Un vieil homme toxique
A l’aube du 2 novembre 1976, villa Poirier, dans le 15e arrondissement de Paris, trois sœurs frissonnaient de peur et de stupeur, enveloppées dans des couvertures, chez des voisins qu’elles ne connaissaient pas. Leurs parents sont allés fouiller les ruines de leur immeuble, explosées par 20 kg de dynamite. Voici les filles de Jean-Marie Le Pen au moment où l’histoire le saisit pour la première fois : Marie-Caroline a 16 ans, Yann 12 ans et Marine 8 ans. De cette explosion qui devait éradiquer leur famille (l’attaque n’a jamais été élucidée), les deux plus jeunes s’en souviennent aujourd’hui : le père et la mère sont sortis sans eux, ce matin-là ; ils les quittèrent encore le lendemain soir pour dîner chez des amis, pour se remonter le moral au lieu de rester avec eux – Marine se souvient que c’était le jour des élections de Jimmy Carter aux Etats-Unis et qu’ils ne voulaient pas rater ça. Pendant ce temps, les trois filles étaient seules dans la peur comme dans la vie : des enfants qui n’étaient pas emmenés en vacances, qui vivaient avec leur nounou dans un appartement séparé et qui étaient abandonnés à leur sortie juste après l’explosion qui aurait pu tuer. eux. «J’ai dû faire la paperasse»Jean-Marie Le Pen s’est justifié un jour auprès de l’un d’eux. Et la mère ? “Je n’allais pas laisser ton père seul!” »

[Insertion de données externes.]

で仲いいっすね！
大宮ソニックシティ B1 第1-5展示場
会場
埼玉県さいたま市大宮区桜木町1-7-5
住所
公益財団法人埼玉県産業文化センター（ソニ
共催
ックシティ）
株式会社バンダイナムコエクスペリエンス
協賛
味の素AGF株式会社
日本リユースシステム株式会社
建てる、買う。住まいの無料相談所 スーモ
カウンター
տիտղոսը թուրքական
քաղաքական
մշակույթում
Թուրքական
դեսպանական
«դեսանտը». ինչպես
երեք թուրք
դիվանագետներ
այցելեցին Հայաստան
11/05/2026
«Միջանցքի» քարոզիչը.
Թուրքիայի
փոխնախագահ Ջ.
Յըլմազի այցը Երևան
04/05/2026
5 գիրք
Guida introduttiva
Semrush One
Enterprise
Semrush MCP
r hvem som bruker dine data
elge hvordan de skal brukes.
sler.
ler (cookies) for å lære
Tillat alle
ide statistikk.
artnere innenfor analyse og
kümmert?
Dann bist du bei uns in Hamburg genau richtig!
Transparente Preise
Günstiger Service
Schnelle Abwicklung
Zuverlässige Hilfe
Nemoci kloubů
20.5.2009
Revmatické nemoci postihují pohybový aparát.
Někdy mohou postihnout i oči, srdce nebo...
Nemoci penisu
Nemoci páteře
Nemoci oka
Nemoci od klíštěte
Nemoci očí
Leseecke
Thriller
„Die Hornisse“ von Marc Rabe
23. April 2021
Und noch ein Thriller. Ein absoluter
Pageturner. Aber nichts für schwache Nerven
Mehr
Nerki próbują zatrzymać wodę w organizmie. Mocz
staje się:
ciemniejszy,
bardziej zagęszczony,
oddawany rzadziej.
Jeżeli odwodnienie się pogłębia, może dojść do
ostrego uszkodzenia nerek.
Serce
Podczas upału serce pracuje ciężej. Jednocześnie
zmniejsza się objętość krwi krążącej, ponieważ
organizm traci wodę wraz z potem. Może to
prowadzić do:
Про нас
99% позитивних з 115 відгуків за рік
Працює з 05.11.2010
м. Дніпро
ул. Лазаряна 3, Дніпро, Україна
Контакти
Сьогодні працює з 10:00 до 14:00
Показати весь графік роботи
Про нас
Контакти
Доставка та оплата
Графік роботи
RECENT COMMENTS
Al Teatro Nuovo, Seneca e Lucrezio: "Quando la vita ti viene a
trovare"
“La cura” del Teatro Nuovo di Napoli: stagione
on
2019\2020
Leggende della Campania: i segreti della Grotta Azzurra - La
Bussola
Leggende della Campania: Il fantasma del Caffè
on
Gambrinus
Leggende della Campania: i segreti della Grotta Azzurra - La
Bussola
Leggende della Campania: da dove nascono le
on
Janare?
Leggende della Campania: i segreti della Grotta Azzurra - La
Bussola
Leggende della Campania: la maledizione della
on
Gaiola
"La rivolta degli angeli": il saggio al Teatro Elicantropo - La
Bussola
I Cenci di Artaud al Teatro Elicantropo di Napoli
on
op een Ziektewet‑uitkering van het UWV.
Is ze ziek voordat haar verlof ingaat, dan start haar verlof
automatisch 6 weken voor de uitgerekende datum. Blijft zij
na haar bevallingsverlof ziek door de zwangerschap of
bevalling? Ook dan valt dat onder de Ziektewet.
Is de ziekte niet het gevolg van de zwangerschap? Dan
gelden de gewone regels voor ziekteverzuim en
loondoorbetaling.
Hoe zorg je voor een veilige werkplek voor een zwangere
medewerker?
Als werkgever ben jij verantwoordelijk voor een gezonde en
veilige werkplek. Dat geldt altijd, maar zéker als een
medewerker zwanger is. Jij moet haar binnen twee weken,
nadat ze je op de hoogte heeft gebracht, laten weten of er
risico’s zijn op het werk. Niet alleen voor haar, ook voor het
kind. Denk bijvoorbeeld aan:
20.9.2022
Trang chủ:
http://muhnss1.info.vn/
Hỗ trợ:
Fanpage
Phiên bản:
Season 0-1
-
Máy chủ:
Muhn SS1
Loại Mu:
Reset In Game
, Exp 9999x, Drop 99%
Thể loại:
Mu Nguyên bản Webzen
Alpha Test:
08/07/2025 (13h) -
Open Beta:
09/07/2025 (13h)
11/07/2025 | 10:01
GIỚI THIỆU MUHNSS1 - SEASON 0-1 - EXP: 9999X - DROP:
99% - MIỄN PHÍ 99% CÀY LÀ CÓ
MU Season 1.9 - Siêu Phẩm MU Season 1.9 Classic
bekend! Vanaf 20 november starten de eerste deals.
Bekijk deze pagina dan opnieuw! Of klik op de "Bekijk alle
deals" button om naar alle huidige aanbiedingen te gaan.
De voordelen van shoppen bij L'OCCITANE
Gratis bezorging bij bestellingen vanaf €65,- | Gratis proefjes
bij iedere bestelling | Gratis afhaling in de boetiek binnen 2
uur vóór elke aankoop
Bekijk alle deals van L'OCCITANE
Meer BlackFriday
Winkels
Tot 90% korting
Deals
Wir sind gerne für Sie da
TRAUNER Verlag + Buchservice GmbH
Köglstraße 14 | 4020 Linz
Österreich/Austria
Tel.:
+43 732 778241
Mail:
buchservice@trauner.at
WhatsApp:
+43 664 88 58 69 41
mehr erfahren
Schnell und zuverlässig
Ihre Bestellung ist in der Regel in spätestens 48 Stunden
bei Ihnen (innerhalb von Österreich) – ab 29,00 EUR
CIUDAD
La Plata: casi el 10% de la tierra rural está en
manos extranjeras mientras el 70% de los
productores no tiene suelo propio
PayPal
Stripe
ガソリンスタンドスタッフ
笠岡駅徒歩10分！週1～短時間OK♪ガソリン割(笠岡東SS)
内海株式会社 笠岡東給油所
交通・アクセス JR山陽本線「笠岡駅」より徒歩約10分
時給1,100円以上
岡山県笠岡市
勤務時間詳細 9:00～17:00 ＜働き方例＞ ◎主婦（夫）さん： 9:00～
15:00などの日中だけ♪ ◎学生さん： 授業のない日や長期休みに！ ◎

La mémoire est parfois utile pour appuyer nos choix en tant qu’adultes. En 2005, lorsqu’elle publiait À contre-courant (Grancher éditions), son livre de (jeunes) souvenirs et son premier manifeste politique, Marine Le Pen avait localisé la Villa Poirier la source de sa loyauté. Ce père différent des autres, menacé et réprouvé, elle lui rendrait justice. “Je suppose que je ne pourrai jamais me libérer de cette peur pour lui.”elle a alors écrit. En le relisant maintenant, cela évoquait aussi beaucoup de solitude – Jean-Marie en était frappé, m’a-t-on dit. Aujourd’hui, l’attentat de 1976 reste le premier souvenir de Marine Le Pen : ce qui a précédé l’explosion a été effacé de sa conscience. Mais il est désormais le témoignage d’autre chose : l’étrange égoïsme de ses parents, marque d’une enfance abandonnée et première blessure que lui a infligée son père. Tout finit par payer. Dans ce qui arrive aux Le Pen, la politique est le prétexte ou le théâtre ; ce n’est pas la raison principale.